• başa gelebilecek en berbat hırsızlıklardan biridir.

    televizyon, mikrodalga fırın vb.ni zamanla yerine koyabilirsiniz. isterseniz daha da güzelini alır kendinizi avutursunuz üstelik.

    araba, büyük olasılıkla kaskoludur, değilse de bulunma olasılığı çok daha yüksektir. polis daha yakından ilgilenir üstelik.

    ziynet eşyâları ve para, belki daha zor yerine konur ama konur. tek gereken zamandır.

    nüfus cüzdanı, pasaport, kredi kartı, ehliyet... iptâli de yerine konması da çok kısa zaman alan şeylerdir. hem yenilemek için fırsat olmuş olur.

    cep telefonu bunlara oranla daha kötü, onda da saklamak istediğiniz güzel mesajlar ve bilgisayar kadar olmasa da çeşitli dosyalar olabilir. ama en azından onu iptâl ettirip kilitletebiliyorsunuz, yitip giden telefonunuzu hırsız da kullanamıyor.

    oysa bilgisayarınızın içindeki onca bilgi, dosya, yazı, belgeyi yerine koymanız olanaksızdır. bir yere kadar koyabilirsiniz. hele de harici disk kullanma gibi bir alışkanlığa sâhip değilseniz yandınız demektir. zâten büyük olasılıkla bilgisayarınızın yanında tutacağınız bu aparat da onunla birlikte gidecektir.

    mahvolmuş durumdayım kısacası. bunu yapanın son nefesine dek bağıra bağıra acı çekmesini istiyorum. dua etsin ki karşıma çıkmasın has orospu çocuğu, has şerefsiz.

    daha da koyanı, zâten canınız yeterince sıkılmamış ve işleriniz yeterince aksamamış gibi size yardımı olabileceklerin aslında bir boka yaramadığını görmektir.
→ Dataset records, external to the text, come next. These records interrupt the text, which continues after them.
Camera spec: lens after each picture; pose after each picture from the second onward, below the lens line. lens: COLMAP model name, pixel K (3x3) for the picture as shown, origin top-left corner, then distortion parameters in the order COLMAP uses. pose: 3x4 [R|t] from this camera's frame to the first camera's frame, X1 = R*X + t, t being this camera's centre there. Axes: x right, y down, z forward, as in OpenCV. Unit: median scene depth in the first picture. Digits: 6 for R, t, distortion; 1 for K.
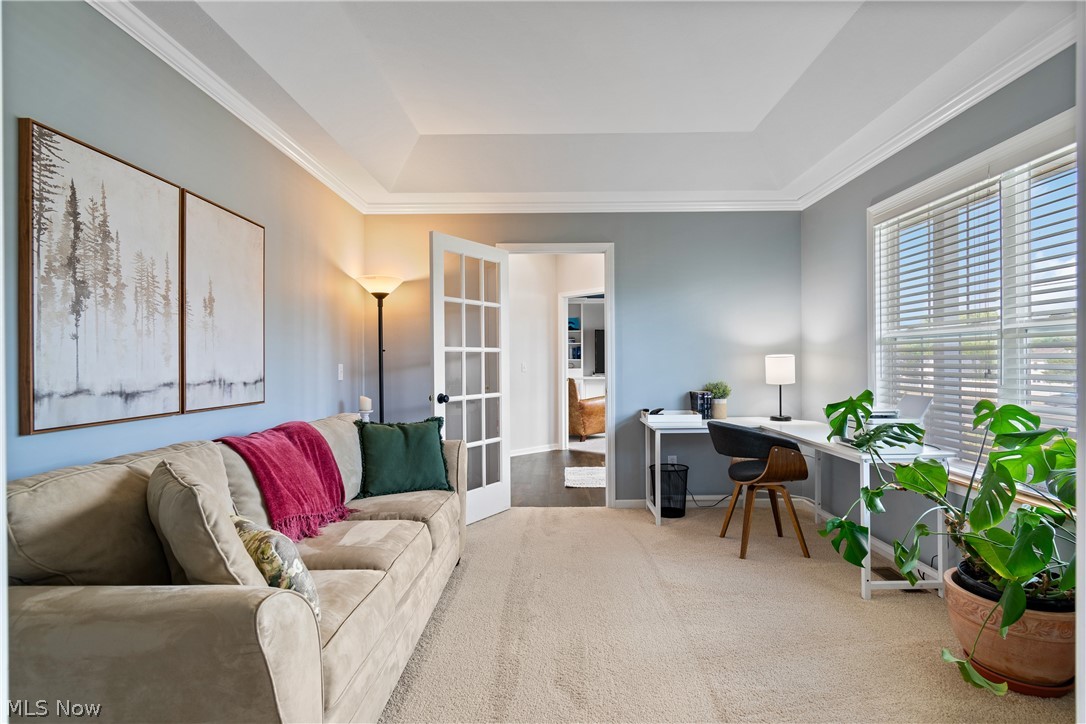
lens RADIAL K [[550.1, 0, 544.5], [0, 550.1, 361.8], [0, 0, 1]] dist [-0.003460, -0.000870]
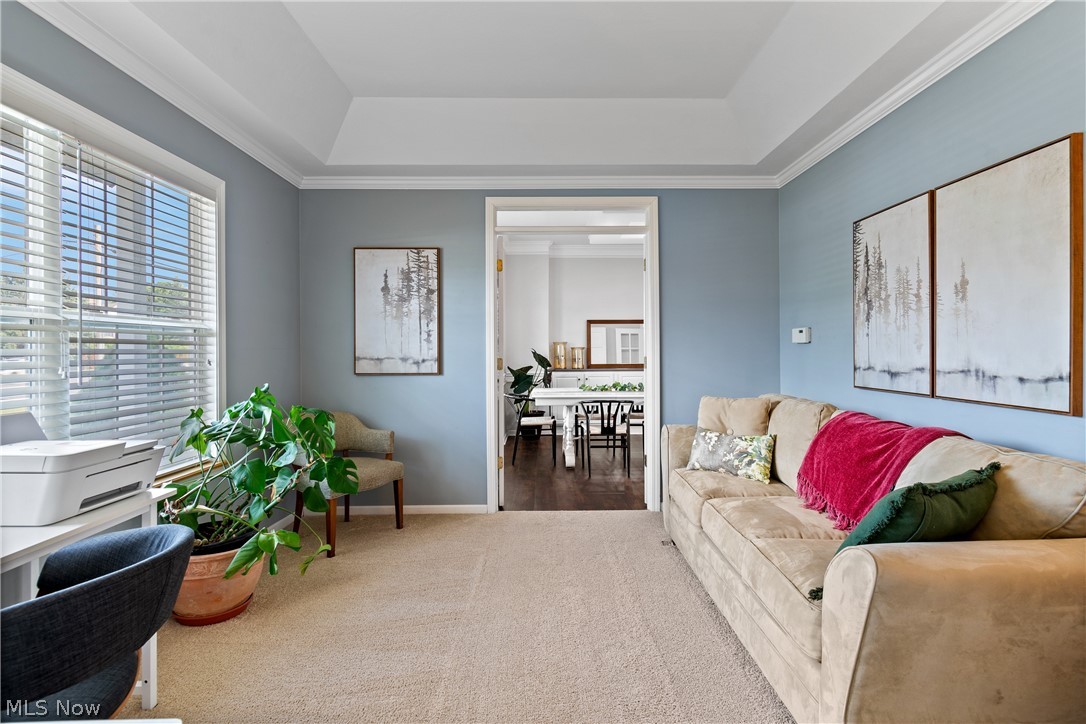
lens RADIAL K [[550.1, 0, 544.9], [0, 550.1, 352.8], [0, 0, 1]] dist [-0.003460, -0.000870]
pose [[-0.999674, 0.009732, -0.023588, 0.143111], [0.009583, 0.999934, 0.006397, -0.009258], [0.023648, 0.006169, -0.999701, 2.226869]]
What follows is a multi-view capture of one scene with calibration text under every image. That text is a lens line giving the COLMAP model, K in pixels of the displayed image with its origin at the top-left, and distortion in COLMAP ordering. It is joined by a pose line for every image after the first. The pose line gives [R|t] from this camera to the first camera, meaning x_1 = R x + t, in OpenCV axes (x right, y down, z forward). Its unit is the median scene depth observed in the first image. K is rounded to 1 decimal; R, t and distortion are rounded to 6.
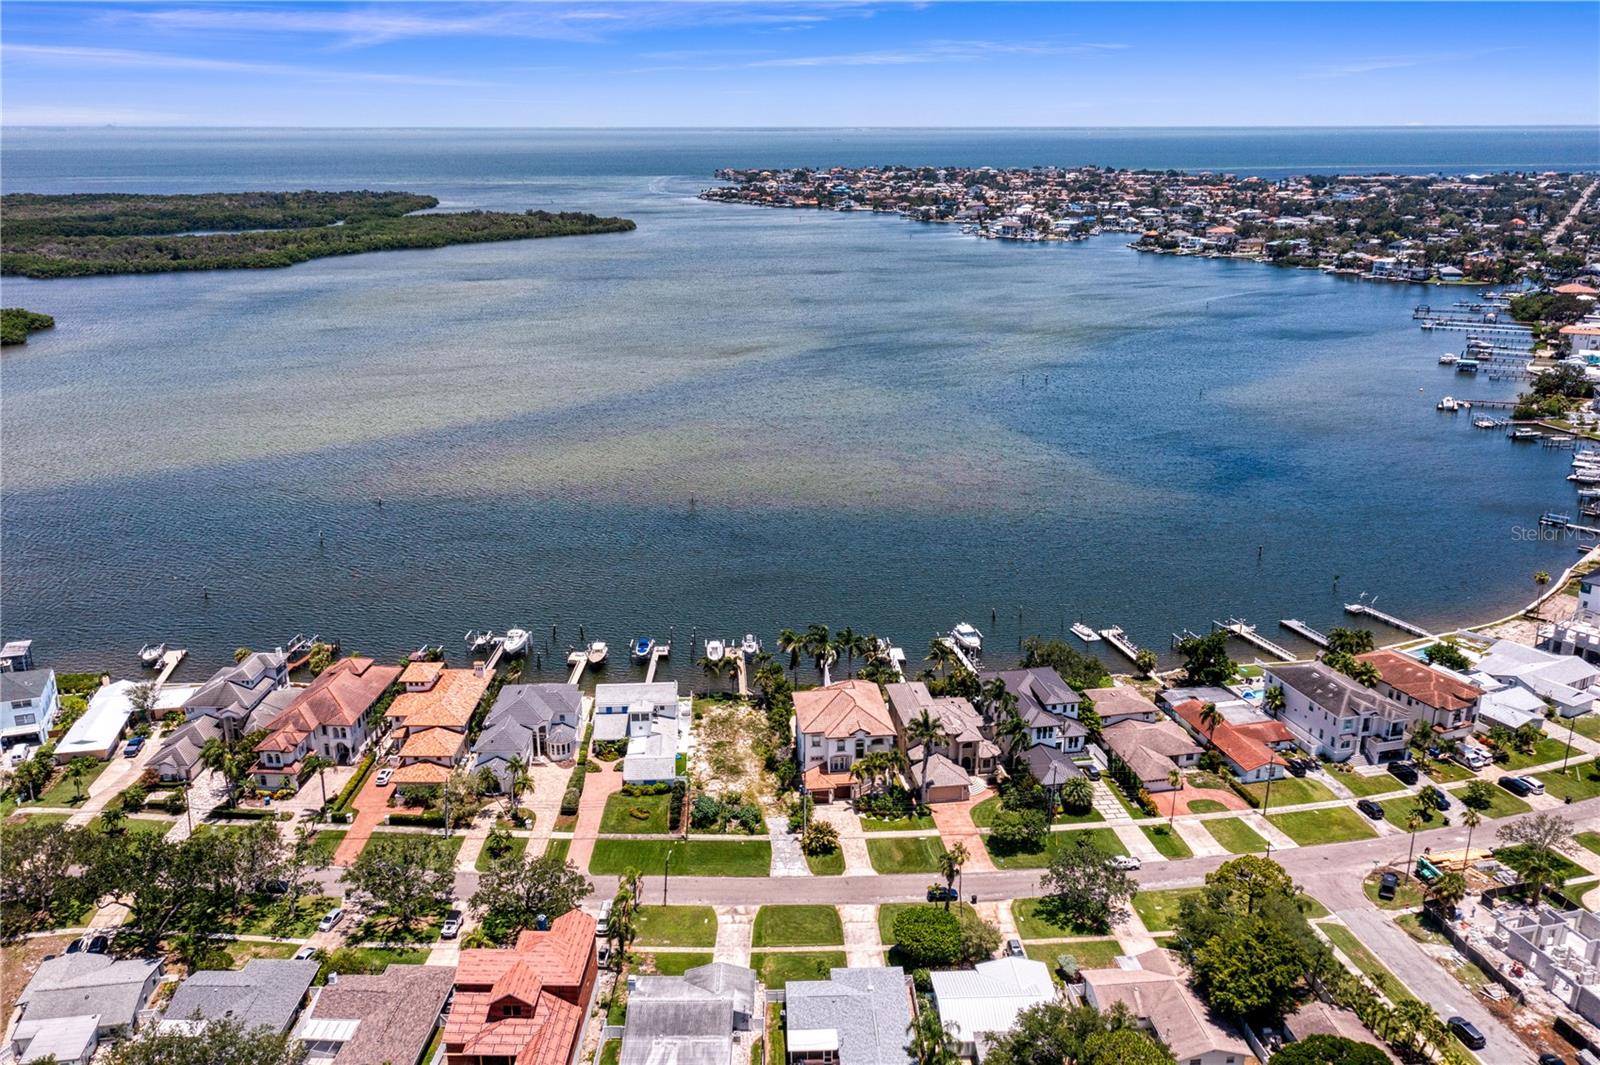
lens RADIAL K [[1293.4, 0, 802.2], [0, 1293.4, 558.0], [0, 0, 1]] dist [0.008039, -0.000511]
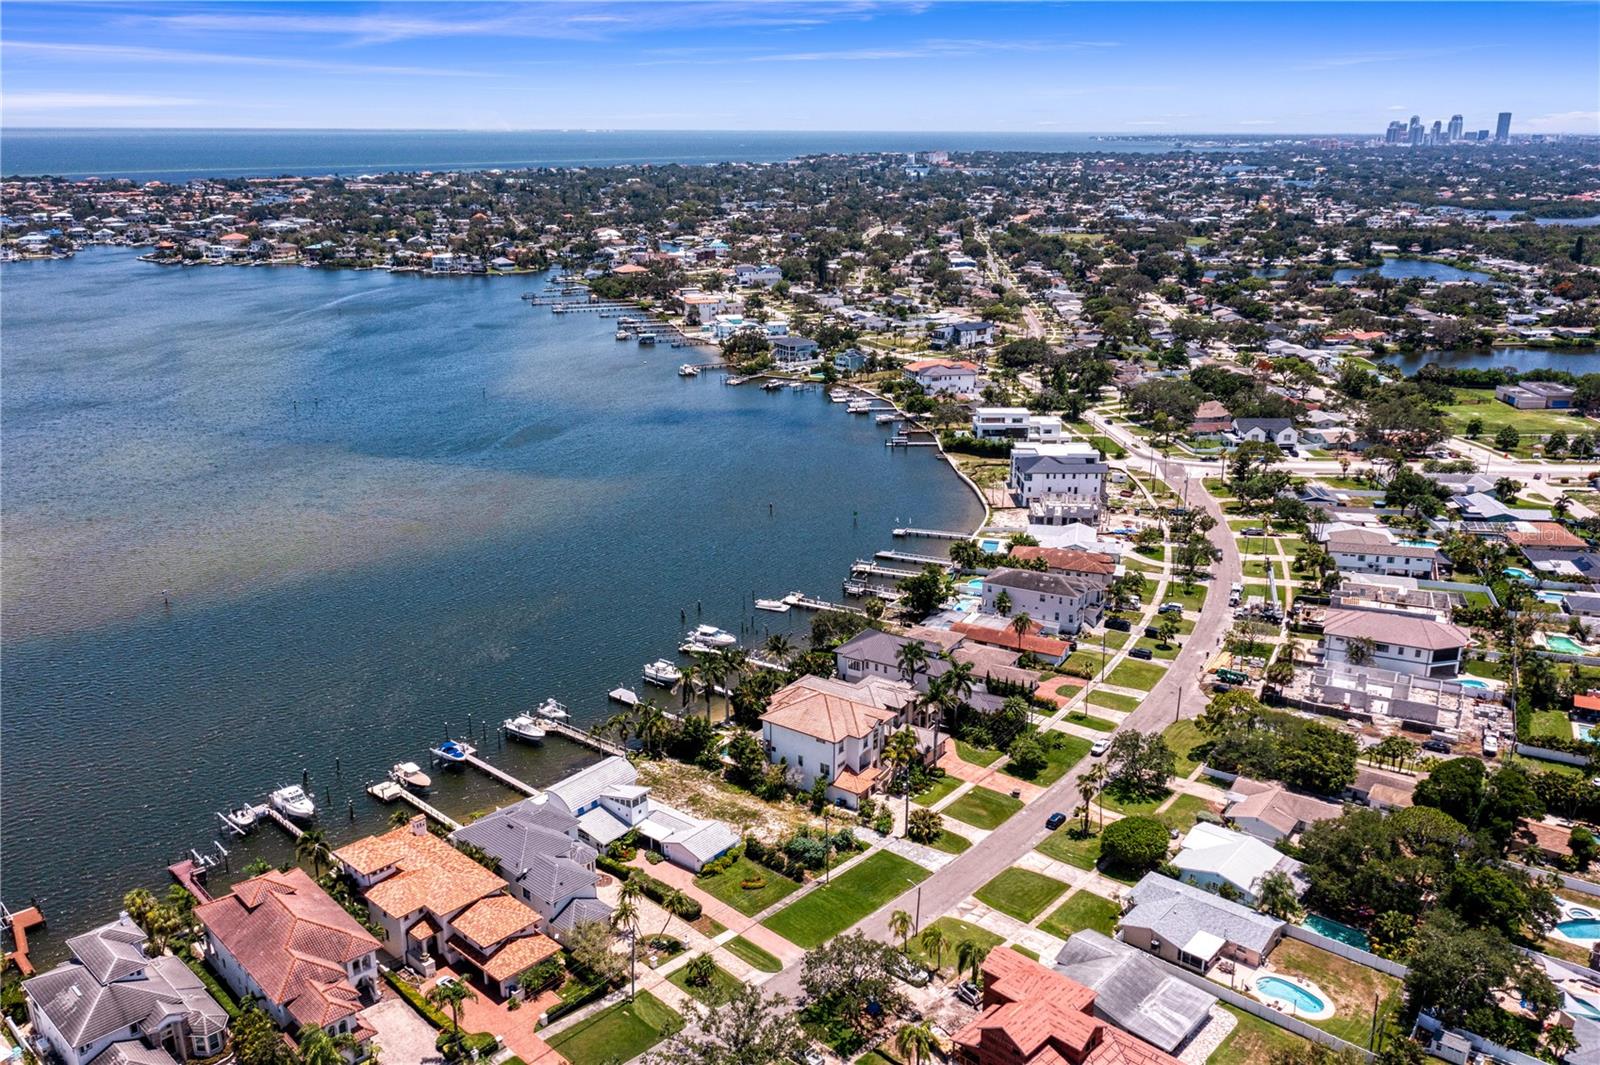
lens RADIAL K [[1293.4, 0, 802.2], [0, 1293.4, 558.0], [0, 0, 1]] dist [0.008039, -0.000511]
pose [[0.672947, -0.229916, 0.703052, -0.665012], [0.230903, 0.968266, 0.095633, -0.100507], [-0.702728, 0.097981, 0.704679, 0.296949]]
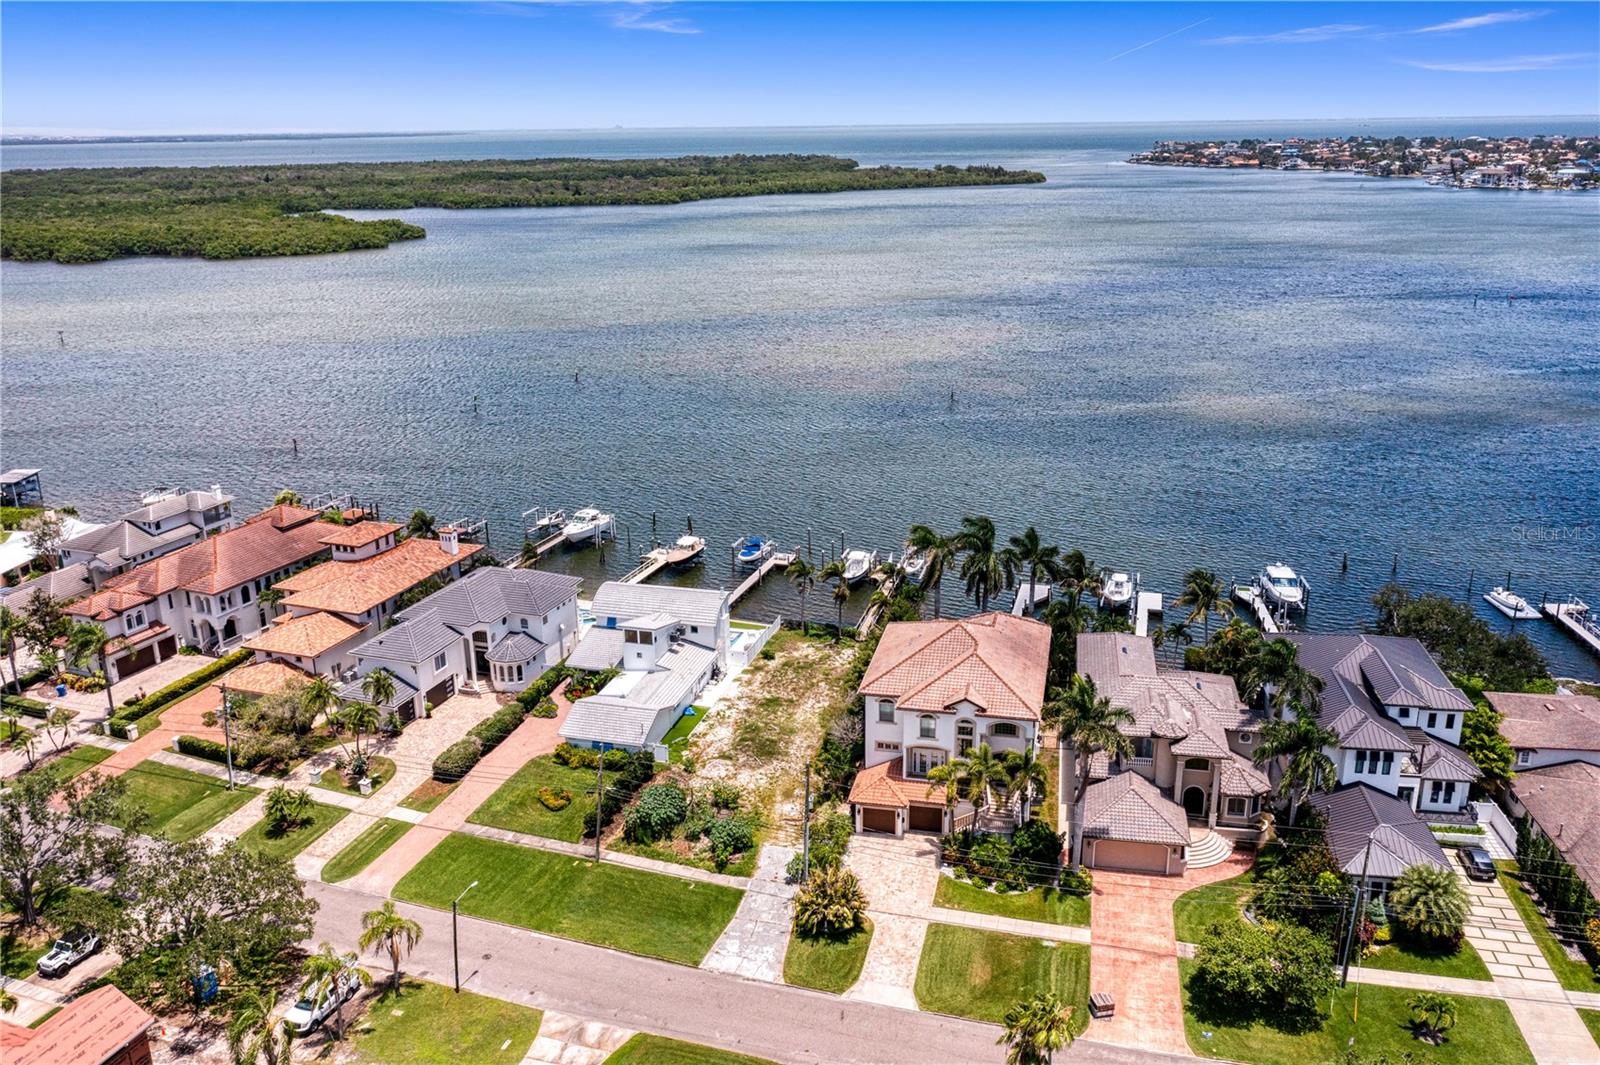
lens RADIAL K [[1275.0, 0, 803.0], [0, 1275.0, 542.7], [0, 0, 1]] dist [0.001372, 0.003749]
pose [[0.944456, 0.091372, -0.315679, 0.131459], [-0.092716, 0.995634, 0.010790, 0.070189], [0.315287, 0.019078, 0.948805, 0.494210]]
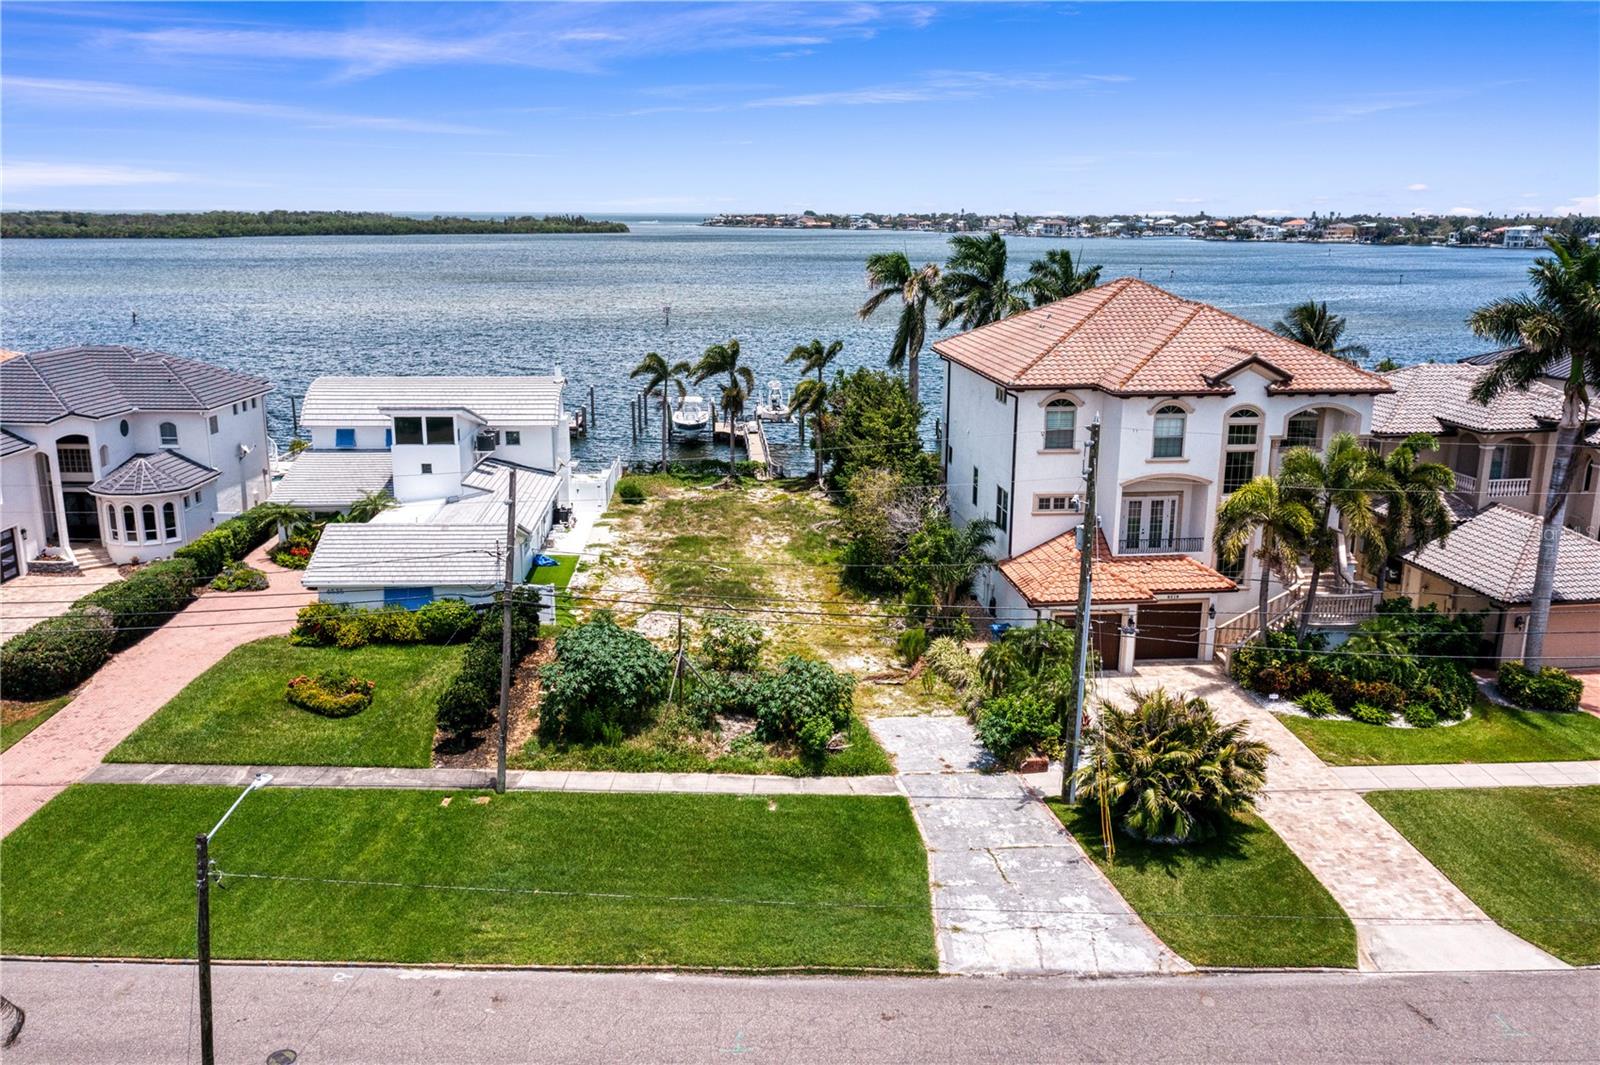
lens RADIAL K [[1318.6, 0, 803.5], [0, 1318.6, 532.9], [0, 0, 1]] dist [-0.000848, 0.006189]
pose [[0.999971, 0.007586, -0.001073, -0.038104], [-0.007650, 0.996303, -0.085563, 0.180640], [0.000420, 0.085569, 0.996332, 0.729858]]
    polis gelir, ciddiye almaz. temizlikten bir gün sonra olan bu olaydan sonra yerdeki uzun ve kızıl saç telini almamak için binbir bahâne üretir. neymiş, eve gelen birinin olabilirmiş. ne böyle saça sâhip bir kız arkadaşım var, ne de o teli orada bırakacak kadar pasaklıyım. herif uğraşmak istemiyor işte. sonuç çıkacağı falan da yok. cinâyet olmadı mı bu ülkede her boku yiyebilirsin, yediğin kadar kârlısın zâten. ondan sonra linç bilinci tabii ki gelişir, insanlar kendi cezâlarını kendi veriyor artık. cidden de bunu yapanı elime geçirirsem bıçakmış silâhmış zerre korkmadan üzerine atlayacak durumdayım şu anda.

    sony'yi arayıp bilgisayarın tâkibini yapıp yapamayacağınızı sorarsınız, anca yetkili servise giderse, o da seri numarası tâkibiyle olurmuş. seri numarası da garanti belgesinde olurmuş, yâni bilgisayar çantasıyla yitip giden kağıtta... koskoca dünyâ devi, sattığı ürünün seri numarasını herhangi bir yazılıma yüklemekten âciz, küçücük bir kağıt parçasından medet ummakta. bravo! elimde anca fatura var, onun üzerine yazan da seri değil ürün numarasına benziyor.

    tatlı niyetine: her arayanın cana geleceğine mala gelsin biçimindeki fenâlık geçirten avuntumsuları.

    sanırım bir yakınınızın kaçırılmasından sonra size en çok zarârı veren hırsızlık budur.

    edit: bulunmuştur. yihhuuu!! bu süreçte şans, iyi insanlar ve bilgisayar çantasındaki bilgi etiketi ne kadar önemli rol oynadıysa beceriksiz türk polisi de bir o kadar etkisiz ve hattâ yutan elemanı oynamıştır.
  • verilerini bulutlarda saklayan uygulamalar kullanmıyor ve yedeklemiyorsan çok ağlarsın çooooook.